Persons should train until momentary muscular failure to actively recruit all of the available motor units and muscle fibres, as opposed to a pre-determined number of repetitions.
Load and Repetition Range
Persons should self-select a weight >80% 1RM and perform repetitions to failure. Evidence suggests this is optimal for maximising strength and muscular endurance gains, whilst helping to improve bone mineral density.
Persons should select resistance type based on personal choice, although evidence appears to suggest that resistance machines might have a lower risk of injury than free-weights.There appears to be no difference in strength gains between using free-weights, machines or other resistance types.Free weights and sport specific movements show no enhancement in sporting performance or force throughout that movement.

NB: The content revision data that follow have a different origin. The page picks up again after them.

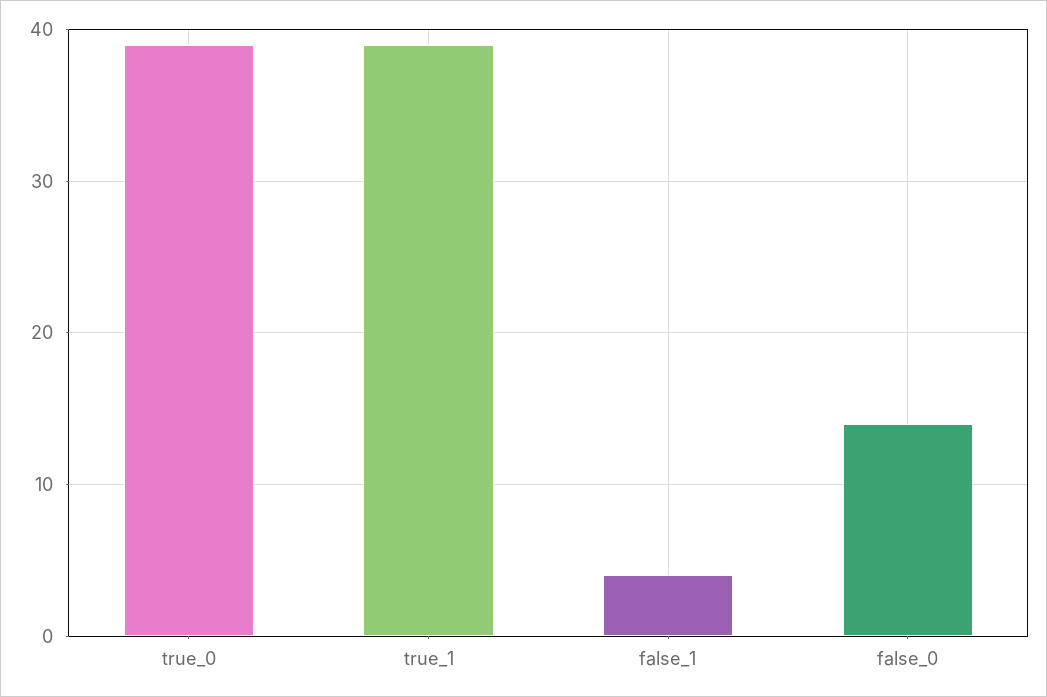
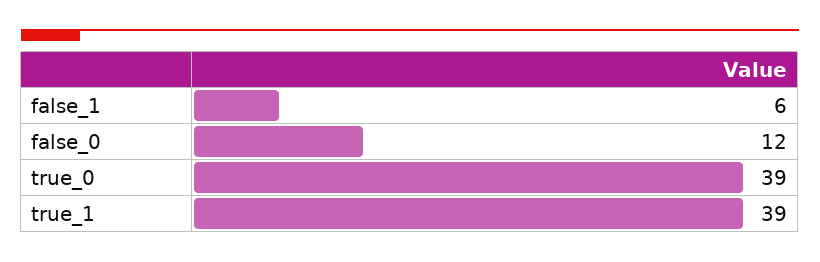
  {
    "true_0": 39,
    "true_1": 39,
-   "false_1": 4,
+   "false_1": 6,
-   "false_0": 14
+   "false_0": 12
  }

Persons should maintain steady force production throughout a range of motion, and reduce external forces such as momentum; movements should be of a pace that maintains muscular tension, not ballistic or explosive in nature.Faster movements cause greater peaks in both muscular and ground reaction forces which likely transfer through joints and connective tissue, potentially causing injury.
Volume of Exercise, Frequency and Periodization
Persons can obtain appreciably the same strength gains by performing only a single set of each exercise 1 x / 2 x week, compared to higher volume workouts.Persons should train when they feel physically and mentally ready to do so. Both physical and mental fatigue have the potential to negatively affect a workout and/or muscular growth and development.No specific periodized routine is unequivocally supported within the literature.
Persons should consider their somatotype and that their genetics will dictate their muscular growth and development. Previous success with a routine is not evidence that it is optimal, genetic differences might dictate interpersonal differences in volume and frequency.